[White Wolf] Math – Moving on.

Here’s some more flavor fiction about my Mage LARP character. This was originally posted on 27 Apr 2006.

They all said that he needed to move on. It wasn’t his fault. He’d been controlled. They had taken control of his mind. He’d been captured.

Matthew lightly touched the bandage on his forehead. The skin underneath itched intensely, despite having had moisturizer applied twenty minutes ago. It would likely itch for another few days, and then finally finish healing. He shook his head and tried once more to put the thread through the tiny eye hole in the needle.

He was almost done sewing. One by one, the parts had been shipped in from all over the world. Laptop hard drives were a dime a dozen at mom and pop computer stores, so he’d just purchased a few locally. The heat and moisture transfer fabric – a new blend of polypropylene, the stuff they use in hardcore long underwear – had shipped first. He’d ordered a few yards of it from a winter camping company in Alaska.

The segmented and distributed motherboard, video card, wireless networking card, Bluetooth card, and I/O controllers had come from a start-up company in London run by some science fiction fans. The Bluetooth card had been sent from London to a very small, and very anonymous, company (hacker) in Indonesia. Its encryption chips had been replaced with a custom design, and this guy was -very- good at following specifications.

The fingertip-and-wrist keyboard had come from Japan. It was a small chip that attached to the interior of any metal wristwatch. As long as it was in contact with the wrist band, it could pick up the electrical signals and skin pulses that resulted from finger and wrist movements, and could translate that into input. He’d ordered the Bluetooth model, of course.

The heads-up display glasses had been tricky. He’d had to find a defunct military supplier that would be willing to ship anonymously in return for a great deal of money. That wasn’t the hard part. Sam knew quite a few of those, and she was almost overly-interested in making sure that Matthew was okay. This small favor wasn’t a big deal. It was his prescription. His eyesight wasn’t that poor, but the HUD required a nearly-flat surface to work properly. So, after a bit of extra investigation, he’d gotten some ultra-thin plastic lenses made to his prescription – the thinner the plastic, the less the curve, it seems – and shipped them to Russia.

All in all, he thought he’d have to wait for weeks instead of days. Luckily, money made things move quickly.

The lenses had just arrived, and the glasses had synced perfectly with the encrypted Bluetooth controller. Matthew tied off the last stitch in the ragged trench coat. That had come from the used section in the Army & Navy surplus store. Each component was sewed into a pouch of heat-transferring fabric. The ones that needed to be wired were connected with low-resistance insulated cabling. No one would suspect that when in range of each other, his watch, trench coat, and glasses were officially rated a supercomputer.
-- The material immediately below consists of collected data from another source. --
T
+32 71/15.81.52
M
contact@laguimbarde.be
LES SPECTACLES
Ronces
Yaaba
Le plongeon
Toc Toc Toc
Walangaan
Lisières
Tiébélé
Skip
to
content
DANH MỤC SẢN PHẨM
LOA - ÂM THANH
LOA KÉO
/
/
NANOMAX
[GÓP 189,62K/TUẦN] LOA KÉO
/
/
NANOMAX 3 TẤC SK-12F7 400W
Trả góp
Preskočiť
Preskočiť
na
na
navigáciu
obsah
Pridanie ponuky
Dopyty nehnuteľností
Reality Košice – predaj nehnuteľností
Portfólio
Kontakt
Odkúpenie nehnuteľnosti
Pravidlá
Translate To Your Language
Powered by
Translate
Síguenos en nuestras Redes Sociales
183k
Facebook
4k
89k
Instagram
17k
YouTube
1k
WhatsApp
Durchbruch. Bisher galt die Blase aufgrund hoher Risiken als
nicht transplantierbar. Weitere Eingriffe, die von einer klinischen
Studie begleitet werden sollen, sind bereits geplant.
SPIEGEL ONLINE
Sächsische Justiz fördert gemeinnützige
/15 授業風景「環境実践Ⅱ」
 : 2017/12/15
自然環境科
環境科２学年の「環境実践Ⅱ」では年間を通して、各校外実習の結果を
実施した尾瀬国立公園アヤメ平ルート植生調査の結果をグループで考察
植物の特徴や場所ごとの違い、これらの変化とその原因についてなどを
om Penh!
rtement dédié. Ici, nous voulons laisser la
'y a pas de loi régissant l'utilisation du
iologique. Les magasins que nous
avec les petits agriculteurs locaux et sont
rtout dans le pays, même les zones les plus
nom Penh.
And now, the final touch. Two pin-on buttons, seemingly innocuous, wired into the power supply of the coat. It was amazing, really, how much light two small metal circles could catch.

Matthew tried the coat on, and smiled slowly. He’d have to replace one of the interior pockets with a fabric holster, but that would come soon enough. His forehead itched, and he lightly touched the bandage. Wisdom had finally been granted to Matthew Samuel McNally. He understood, now, that they were right, there was nothing that he could have done to stop the break-in. Nothing to stop the shooting. The fault had not been his, nor the gun’s. The fault laid with the squad of Technocrats.

Wisdom dictated that in a place as dangerous as this, he must become proficient in defending himself. Then, and only then, could he defend and protect others. The first step had been beginning to re-build his foci. In this, Samuel’s old dictum of “staying below the radar” had been key. Matthew switched on the power to the unit, which was nearly silent, and scanned the bootup code as it streamed down his glasses.

The second step had been to acknowledge wisdom. He would no longer drown himself in the process of the mathematics, the coding, and the technology. They were tools to reach conclusions. It was in the conclusions, and the actions that followed those conclusions, and the lessons learned from those actions, in which wisdom lived. Matthew had taken an action, a painful action, and had learned from it.

Wisdom – Tetu.

Tetu. Matthew touched the bandage and smiled.